On Sun, May 3, 2020 at 2:47 PM Philippe Vaucher
<address@hidden> wrote:
>
> >> split-string aliased as string-split
> >> downcase aliased as string-downcase
> >> upcase aliased as string-upcase
> >> format aliased as string-format
> >> concat aliased as string-concat
>
> >Don't do this.  Just learn these 5 names, or use apropos, as
> > has been suggested.
>
> Just curious, if these were to be introduced today, would you also name them 
> that way?

I don't know, honestly.  But that is not relevant. We are not starting
an universe from scratch.

> What possible genericity is there about downcase/upcase? Okay they work on 
> strings and on chars,
> but it's pretty clear their topic is "characters" (string) no?

Always and forever? Are strings, one-dimensional sequences of
characters by definition, the only thing you can think about that
involves characters whose case can be mutated?

> > Check out 
> > http://www.lispworks.com/documentation/HyperSpec/Body/f_stg_up.htm and 
> > http://www.lispworks.com/documentation/HyperSpec/Body/c_string.htm
>
> > Do you think this organization would be useful? What if it had a cool
> > font and some cool logos? :-)  I ask because that put me off at first, it
> > looked mouldy.)
>
> Yes, that'd be very useful and it's more or less what we are asking
> to be able to do. Again curious, do you think they made a mistake
> when they named it `string-downcase` there and not `downcase`?

It only works on strings in CL, but characters are defined to be "singleton
string designators", a common concept in CL. Maybe they couldn't
quite decide on a generic version. You see CL didn't  come from
nothing, it was a giant and very expensive effort to reconcile a
_lot_ of competing Lisps.

> >> s-truncate (len s)
> > truncate-string-to-width (I got there with apropos truncate.*string btw).
>
> Okay then let's alias that to string-truncate.

To achieve what? I would only bring confusion.  Also to the s.el
cool kids, they would be equally confused, since the arguments
are reversed.

> >> s-left (len s)
> >subseq
> >> s-right (len s)
> > Add an "from-end" arg to subseq?
>
> Why is there substring if there is subseq then?

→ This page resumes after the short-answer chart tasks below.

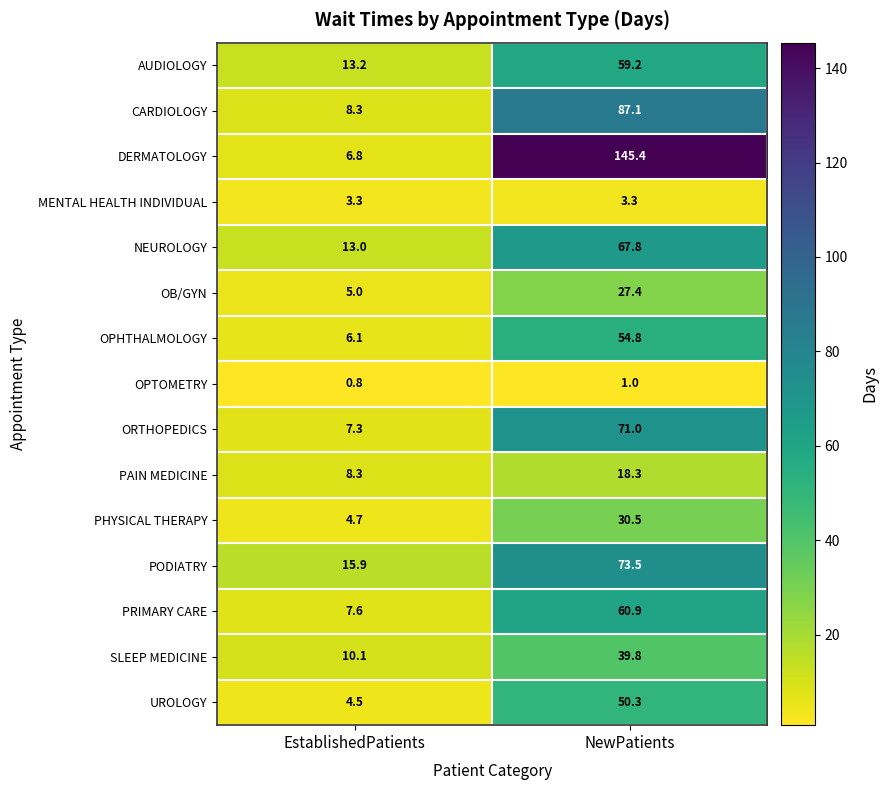

The value of MENTAL HEALTH INDIVIDUAL at EstablishedPatients is 1.4. True or false?

False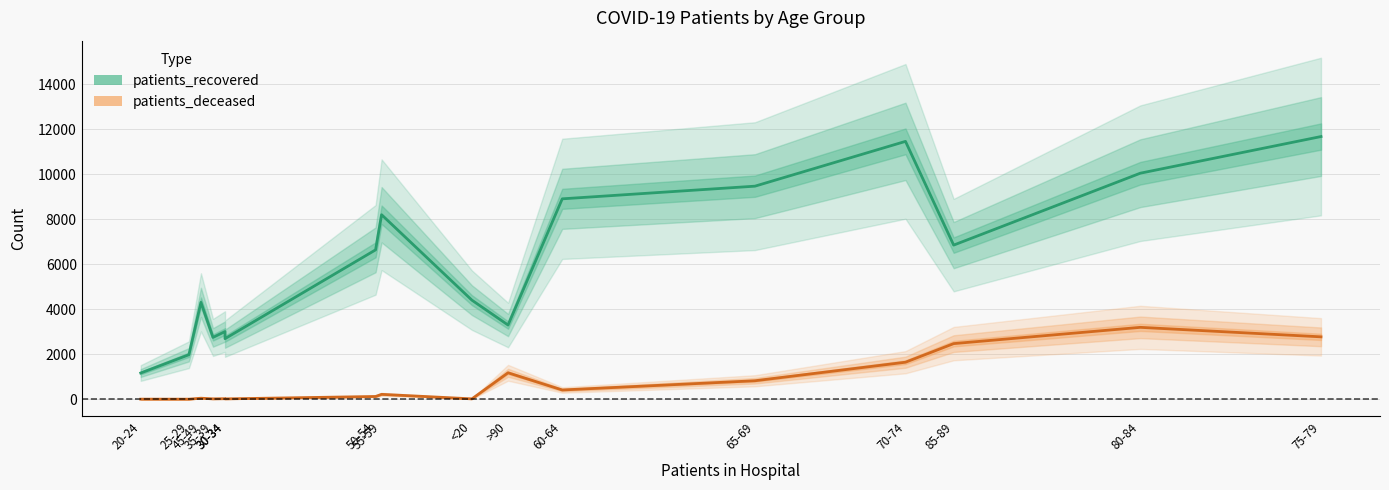

What is the value of the patients_recovered point at the 14th from the left?

6852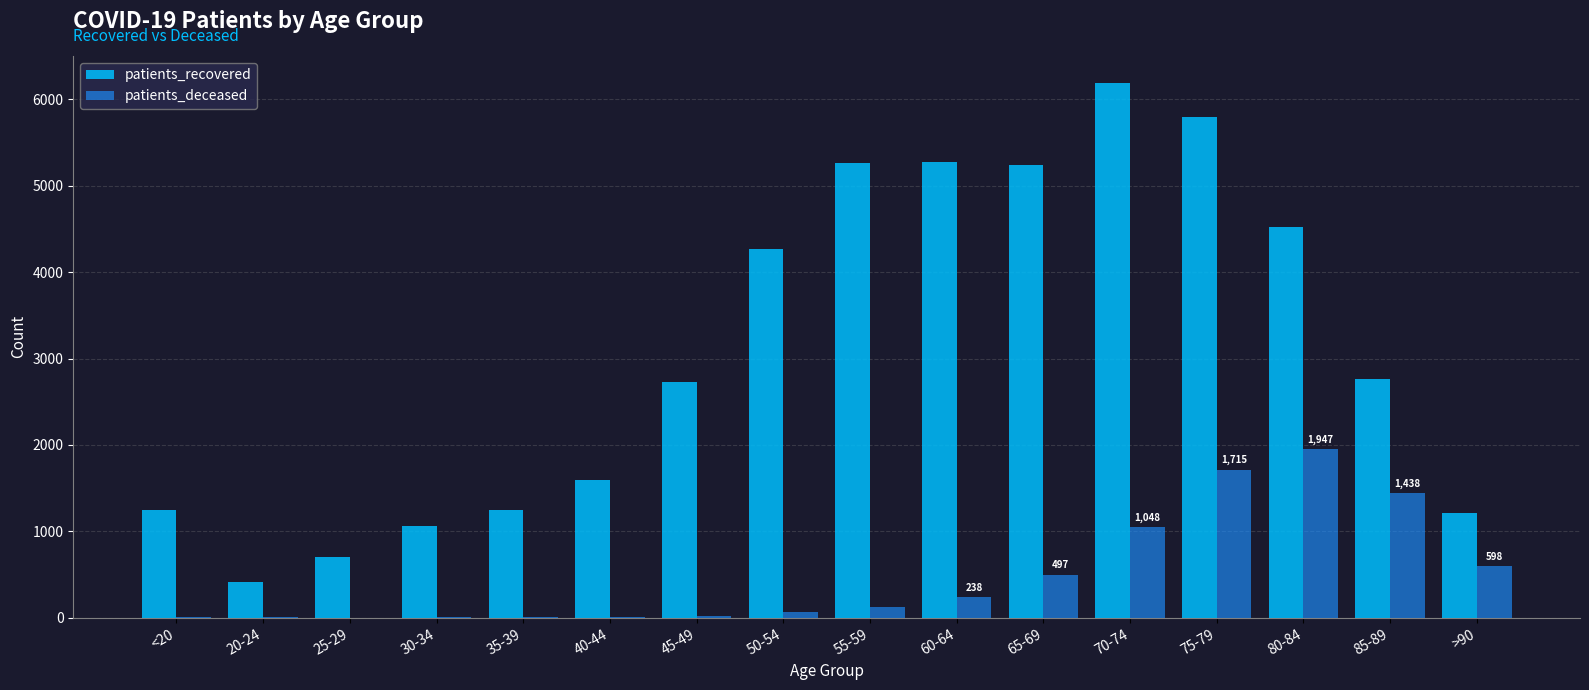

What is the sum of all patients_recovered values?

49537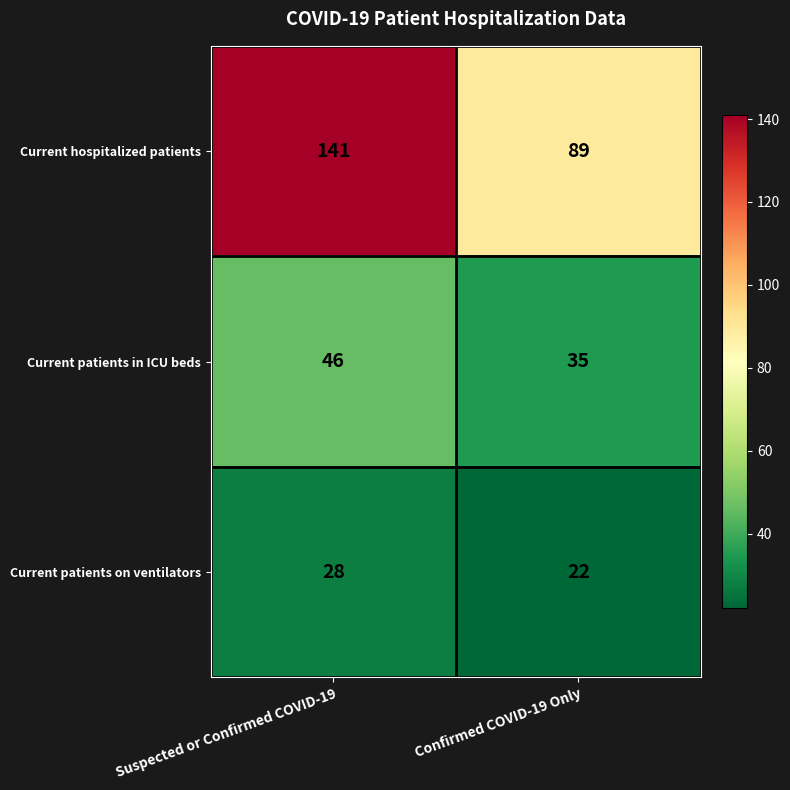

Which series has the widest spread of values?

Current hospitalized patients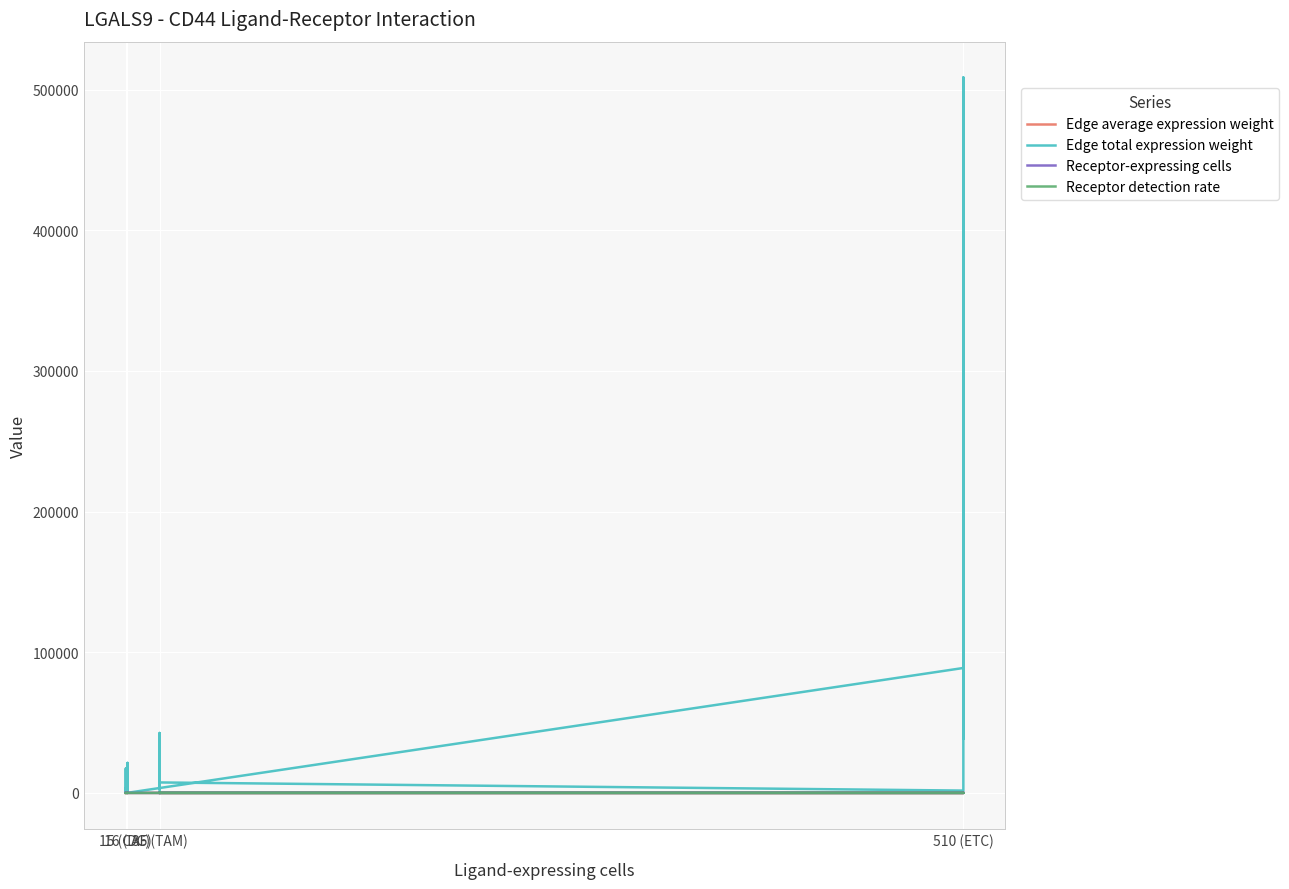

What is the sum of all Receptor-expressing cells values?

2312.0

¯\_(ツ)_/¯ History?  substring has both optional args.
Use substring if you absolutely know your sequence
is a string, subseq otherwise.

> >> s-repeat (num s)
> > (cl-loop repeat num concat s)
>
> What if I don't know cl (like I a significant number of package authors) ?

I think you might want to learn how to loop if you're going to program.
You can use while, do, etc. cl-loop is just my favourite.
I don't think this function needs to be in a library, but maybe an example
of how do this can be in one of those boring paragraphs of the manual.

> >> s-capitalize (s)
> > capitalize,  also works for chars.
> Alias it to string-capitalize :-)

I guess if I was starting from scratch I would do that.  We're not.  But maybe.

> >> s-reverse (s)
> > reverse, also works for sequences
>
> Ah, this one I didn't think worked on strings. Thought you have to split,
> reverse then join. I agree this can be left as a generic algorithm.

Good.

> >> s-contains-p (needle s &optional ignore-case)
> > string-match-p
> That can work, tho the mental path of having to do a regexp match
> while regexp-quoting the string just to do a plain text search feels very 
> inneficient.

Well, I honestly had to look up the doc if "needle" was a string
or a character.  So that mental path is quite worse for me.

> >> s-blank-p (s)
> > ugh. nil is a string?
> "is the string blank?" is a concept in many languages,
> but I understand it can be surprising at first.

Yes, things are suprising at first, then you learn them.